Most databases allow you to customize this behaviour. For example, in SQL Server:
set ansi_nulls on
if null = null
print 'this will not print'
set ansi_nulls off
if null = null
print 'this should print'
Equality is something that can be absolutely determined. The trouble with null is that it's inherently unknown. If you follow the truth table for three-value logic, null combined with any other value is null - unknown. Asking SQL "Is my value equal to null?" would be unknown every single time, even if the input is null. I think the implementation of IS NULL makes it clear.
It's a language semantic.
Null is the lack of a value.
is null makes sense to me. It says, "is lacking a value" or "is unknown". Personally I've never asked somebody if something is, "equal to lacking a value".
I can't help but feel that you're still not satisfied with the answers that have been given so far, so I thought I'd try another tack. Let's have an example (no, I've no idea why this specific example has come into my head).
We have a table for employees, EMP:
EMP
---
EMPNO GIVENNAME
E0001 Boris
E0002 Chris
E0003 Dave
E0004 Steve
E0005 Tony
And, for whatever bizarre reason, we're tracking what colour trousers each employee chooses to wear on a particular day (TROUS):
TROUS
-----
EMPNO DATE COLOUR
E0001 20110806 Brown
E0002 20110806 Blue
E0003 20110806 Black
E0004 20110806 Brown
E0005 20110806 Black
E0001 20110807 Black
E0003 20110807 Black
E0004 20110807 Grey
I could go on. We write a query, where we want to know the name of every employee, and what colour trousers they had on on the 7th August:
SELECT e.GIVENNAME,t.COLOUR
FROM
EMP e
LEFT JOIN
TROUS t
ON
e.EMPNO = t.EMPNO and
t.DATE = '20110807'
And we get the result set:
GIVENNAME COLOUR
Chris NULL
Steve Grey
Dave Black
Boris Black
Tony NULL
Now, this result set could be in a view, or CTE, or whatever, and we might want to continue asking questions about these results, using SQL. What might some of these questions be?
Were Dave and Boris wearing the same colour trousers on that day? (Yes, Black==Black)
Were Dave and Steve wearing the same colour trousers on that day? (No, Black!=Grey)
Were Boris and Tony wearing the same colour trousers on that day? (Unknown - we're trying to compare with NULL, and we're following the SQL rules)
Were Boris and Tony not wearing the same colour trousers on that day? (Unknown - we're again comparing to NULL, and we're following SQL rules)
Were Chris and Tony wearing the same colour trousers on that day? (Unknown)
Note, that you're already aware of specific mechanisms (e.g.
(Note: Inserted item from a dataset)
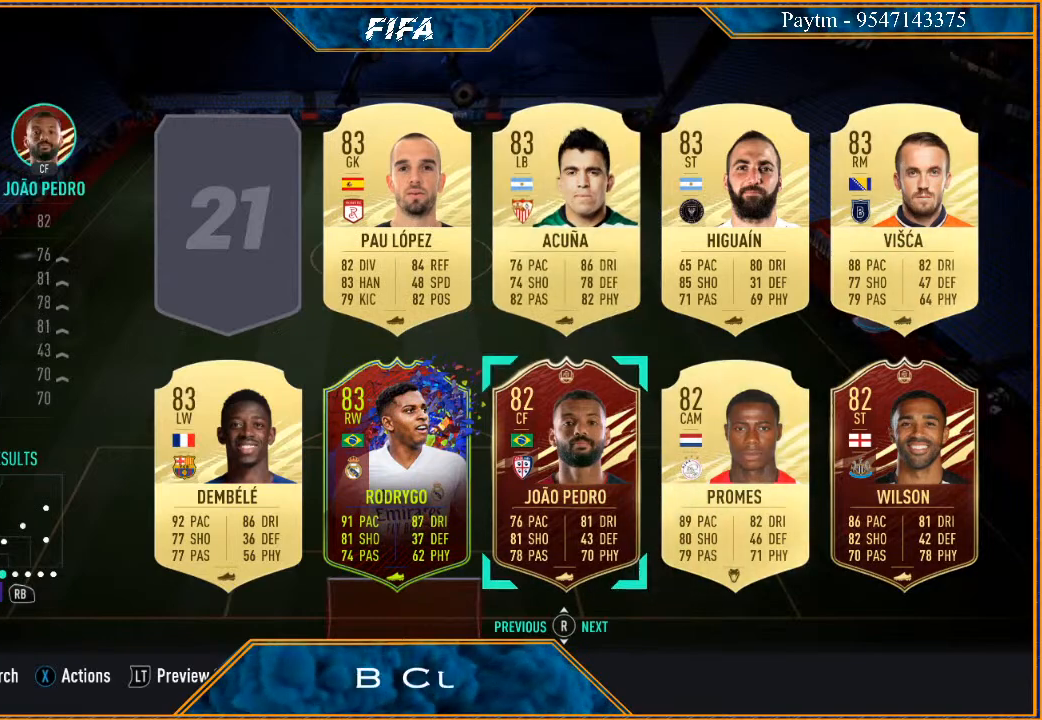
{"buttons": [], "left_stick": "right", "right_stick": "center", "events": [[233, "left_stick", "up"], [333, "left_stick", "center"], [500, "left_stick", "right"]]}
IS NULL) to force the outcomes you want, if you've designed your database to never use NULL as a marker for missing information.
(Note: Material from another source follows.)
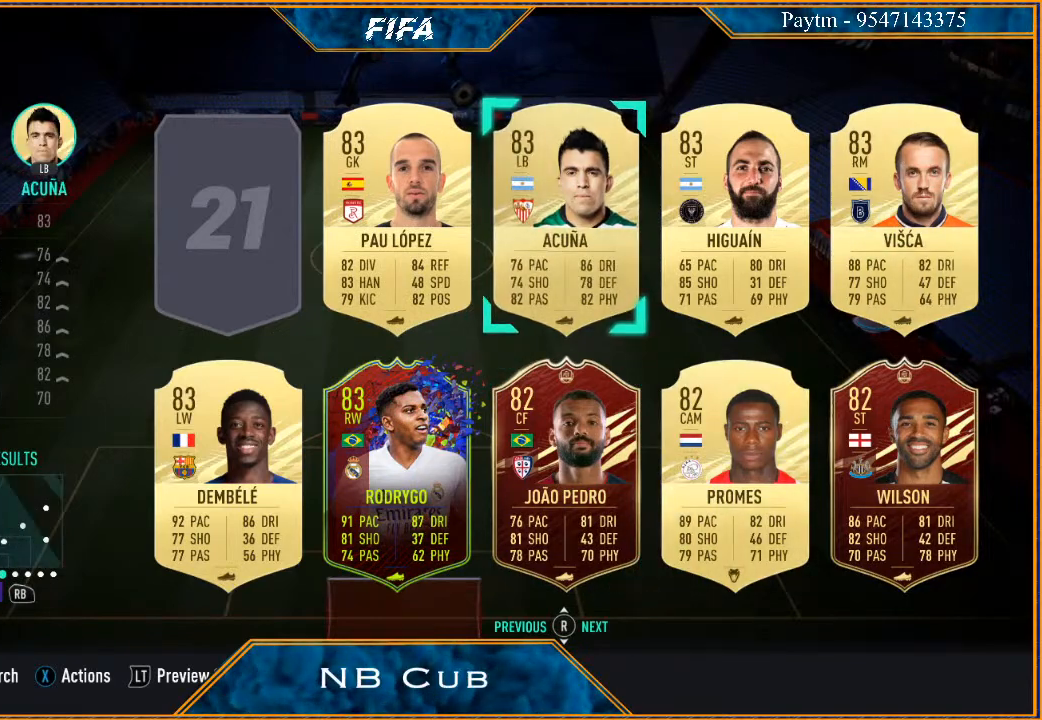
{"buttons": [], "left_stick": "center", "right_stick": "center", "events": [[133, "left_stick", "center"], [233, "left_stick", "right"], [367, "left_stick", "center"]]}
But in SQL, NULL has been given two roles (at least) - to mark inapplicable information (maybe we have complete information in the database, and Chris and Tony didn't turn up for work that day, or did but weren't wearing trousers), and to mark missing information (Chris did turn up that day, we just don't have the information recorded in the database at this time)
If you're using NULL purely as a marker of inapplicable information, I assume you're avoiding such constructs as outer joins.
I find it interesting that you've brought up NaN in comments to other answers, without seeing that NaN and (SQL) NULL have a lot in common. The biggest difference between them is that NULL is intended for use across the system, no matter what data type is involved.
You're biggest issue seems to be that you've decided that NULL has a single meaning across all programming languages, and you seem to feel that SQL has broken that meaning. In fact, null in different languages frequently has subtly different meanings. In some languages, it's a synonym for 0. In others, not, so the comparison 0==null will succeed in some, and fail in others. You mentioned VB, but VB (assuming you're talking .NET versions) does not have null. It has Nothing, which again is subtly different (it's the equivalent in most respects of the C# construct default(T)).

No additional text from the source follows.